Text provided:
====

But if anarchy is the desideratum, it is a distant one; Spencer insists that it will take a very long time for human nature to evolve to the point at which egoistic conflicts can be absorbed into universal benevolence. Spencer assumes that, absent government interference, benevolent motives are required to secure beneficent action – whereas economists are more likely to bear in mind Adam Smith’s dictum that it is “not from the benevolence of the butcher, the brewer, or the baker, that we expect our dinner, but from their regard to their own interest.”
Several of Spencer’s libertarian contemporaries – writers like Gustave de Molinari, Benjamin Tucker, and Francis Tandy – were defending the free-market anarchist model of security providers competing on an open market. This would not be the absence of government in Spencer’s sense of “government,” since institutions of social control would still exist; but it would mean the end of the asymmetry of rights involved in the state’s monopoly of the security industry – an asymmetry that a proponent of Spencer’s law of equal freedom might be expected to condemn. Crucially, the free-market anarchist model does not require a transformation of human nature; it was not from the benevolence of the anarchist society’s inhabitants, but from their regard to their own interests – interests channeled by supply and demand – that Molinari, Tucker, and Tandy expected the provision of security. Why was Spencer not among their ranks?
The clue, I think, lies in a line that George quotes from Spencer’s The Study of Sociology: “so long as the characters of citizens remain substantially unchanged, there can be no substantial changes in the political organization.” By contrast, it would be natural for an economist to think that the same people with the same characters might behave very differently when confronted with different incentives – with those found in competitive rather than monopolistic systems, for example.
Now Spencer is certainly capable in many contexts of noticing and pointing out how people respond to incentives. And of course it’s also true that the social system that provides the better incentives will be stable only so long as it enjoys popular acquiescence; Immanuel Kant’s insistence that a good constitution will work even for a “race of devils” surely puts too much emphasis on institutions and not enough on the culture that makes those institutions viable. But Spencer seems to err in the opposite direction in implicitly denying that any significant alteration of political institutions and their attendant incentives can be achieved without a fundamental change in people’s basic motivations. My suggestion is that this relative overemphasis of the dependence of institutions on character both explains Spencer’s failure to regard anarchism as practicable for people as they are now and is explained by the fact that while the economic lens is one he knows how to use, and indeed uses quite well when he chooses to, it is not among the tools he reaches for first.
2. Society as Organism
Spencer’s organismic characterization of society can be off-putting to libertarians. As Friedrich Hayek notes, “The interpretation of society as an organism has almost invariably been used in support of hierarchic and authoritarian views.” Spencer largely vindicates his organismic analogy by stressing the bottom-up, nonhierarchical character of an organism’s self-maintenance; according to Spencer, within an organism as within a society the “spontaneous activities of these vital organs subserve the wants of the body at large without direction from its higher governing centres”; and when these organs “follow their respective ‘interests’” the “general welfare will be tolerably well secured.”

====

Source data:
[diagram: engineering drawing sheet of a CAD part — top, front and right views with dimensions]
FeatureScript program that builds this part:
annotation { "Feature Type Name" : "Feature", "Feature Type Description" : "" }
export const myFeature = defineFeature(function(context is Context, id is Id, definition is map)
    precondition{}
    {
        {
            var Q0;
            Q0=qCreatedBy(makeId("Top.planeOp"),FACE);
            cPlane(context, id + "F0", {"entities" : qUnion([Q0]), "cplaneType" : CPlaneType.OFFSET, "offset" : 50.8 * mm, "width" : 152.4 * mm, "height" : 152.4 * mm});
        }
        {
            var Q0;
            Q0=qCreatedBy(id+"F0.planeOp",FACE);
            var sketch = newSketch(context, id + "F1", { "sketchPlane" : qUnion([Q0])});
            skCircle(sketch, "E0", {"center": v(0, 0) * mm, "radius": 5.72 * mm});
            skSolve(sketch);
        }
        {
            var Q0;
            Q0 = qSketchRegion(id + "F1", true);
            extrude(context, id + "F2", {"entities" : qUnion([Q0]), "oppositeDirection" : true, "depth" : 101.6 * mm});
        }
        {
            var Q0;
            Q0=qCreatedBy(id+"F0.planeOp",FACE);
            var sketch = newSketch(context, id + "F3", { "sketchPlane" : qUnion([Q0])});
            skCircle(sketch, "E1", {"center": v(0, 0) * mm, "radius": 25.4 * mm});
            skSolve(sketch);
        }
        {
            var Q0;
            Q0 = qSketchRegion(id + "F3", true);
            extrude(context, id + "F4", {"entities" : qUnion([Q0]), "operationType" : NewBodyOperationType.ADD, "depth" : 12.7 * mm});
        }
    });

====

What to work on: According to the text on Spencer, which of his libertarian contemporaries defended the free-market anarchist model of security providers competing on an open market?

Exercise response: Gustave de Molinari, Benjamin Tucker, and Francis Tandy.